On the ominous day of November 23rd, Kyber Network’s diligent team issued an alert via Twitter, disclosing the unsettling truth – KyberSwap Elastic had encountered a significant security breach. Shrouded in mystery, the attackers swiftly targeted the exchange’s liquidity pools, strategically leaving other systems unharmed.

The stolen loot was a diverse array of digital assets, including approximately $20 million in Wrapped Ether (wETH), $7 million in wrapped Lido-staked Ether (wstETH), and $4 million in Arbitron (ARB). The stolen funds were brazenly spread across multiple blockchains, encompassing Arbitrum, Optimism, Ethereum, Polygon, and Base.

The attack left the DeFi ecosystem shaken and prompted KyberSwap to encourage users to withdraw their funds as a precautionary measure. The situation was further compounded by a subsequent exodus of funds, amounting to almost $78 million, as concerned users rushed to secure their assets.

A Cat and Mouse Game

In the aftermath, blockchain investigators began meticulously tracing the attacker’s footprints. Yet, as the exploit unfolded, it became evident that this was not a typical DeFi breach involving approval-related issues. Instead, it was a calculated strike aimed squarely at the total value locked (TVL) within KyberSwap’s liquidity pools. Experts like Spreek emphasised that this breach had distinct characteristics, urging users to use Kyber forks like Horizondex on Linea to withdraw their assets safely.
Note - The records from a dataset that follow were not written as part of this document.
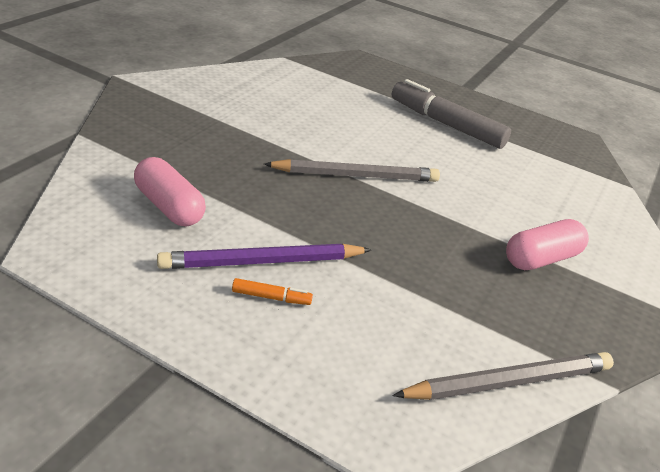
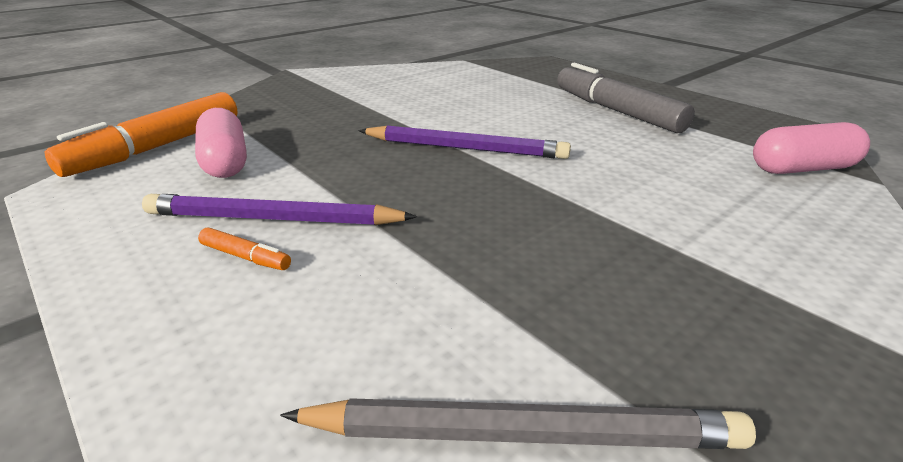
camera: 25 degrees right, 5 degrees down
grey pencil [264,159,440,182] -> purple pencil [358,126,571,159]
pink capsule [506,219,589,270] -> pink capsule moved to [753,122,870,174]
none -> orange marker [45,92,238,177]

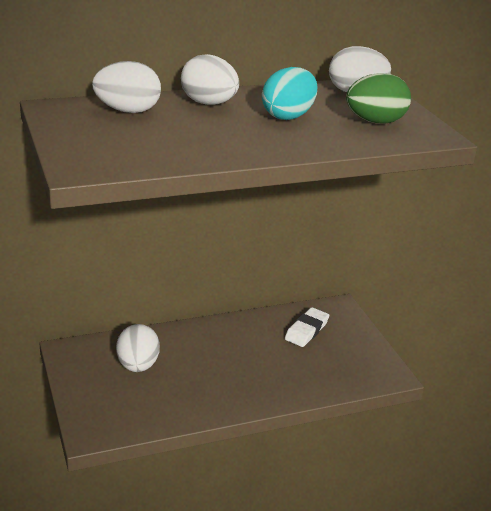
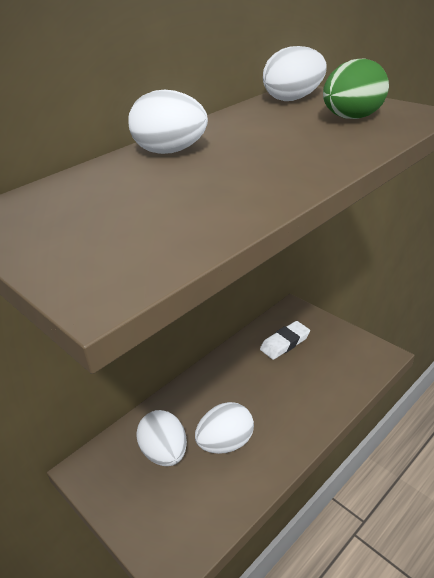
camera: 20 degrees left, 5 degrees up
white egg [92,61,161,113] -> white egg moved to [195,402,254,454]
turquoise egg [262,67,317,120] -> none
white eraser [285,307,329,347] -> white eraser turned 45 degrees clockwise [260,321,310,360]

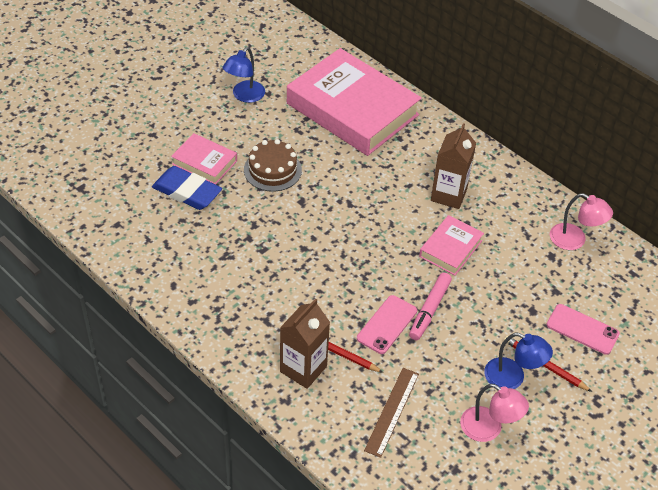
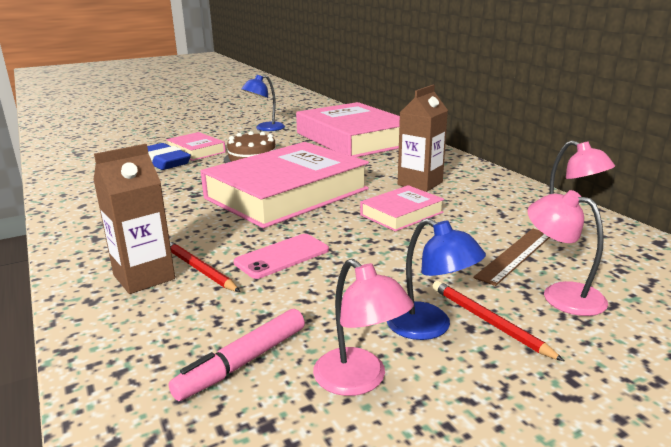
camera: 20 degrees right, 25 degrees down
brown ruler [364,368,419,458] -> brown ruler moved to [473,228,550,286]
pink marker [409,273,452,340] -> pink marker moved to [168,309,305,401]
pink phone [546,304,620,355] -> pink lamp [527,190,608,316]
none -> pink book [200,142,369,228]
The audacious attacker even left behind tantalising clues, revealing a manipulation of the exchange’s perceived TVL. This bold approach prompted questions about the attacker’s motives and the extent of their familiarity with DeFi intricacies.

Negotiations Loom

Adding an intriguing twist to the saga, the attacker left an on-chain message, taunting protocol developers and DAO members, stating that “negotiations will start in a few hours when I am fully rested.” This unconventional interaction hints at the evolving dynamics between attackers and DeFi platforms, with negotiations becoming an increasingly common feature of such exploits.

The Fallout

As the dust settled, the impact became clear – KyberSwap’s TVL plummeted by a staggering 68% within hours, shrinking from its 2023 peak of $134 million to a mere $27 million. The network’s native token, Kyber Network Crystal (KNC), experienced a brief 7% dip but swiftly regained stability, currently trading at $0.74.

It’s worth noting that this is not the first time Kyber Network has faced an attack. A prior incident in September 2022 saw an unknown assailant make off with around $250,000. Additionally, a vulnerability affecting liquidity providers was detected earlier this year, although no funds were lost.

Conclusion

The KyberSwap exploit is a stark reminder of the constant cat-and-mouse game that unfolds within the DeFi landscape. As DeFi platforms evolve and attackers become more sophisticated, the need for robust security measures and community vigilance remains paramount. In the face of adversity, Kyber Network stands committed, with its users and the broader DeFi community hoping for a swift resolution and a renewed commitment to safeguarding the future of decentralised finance.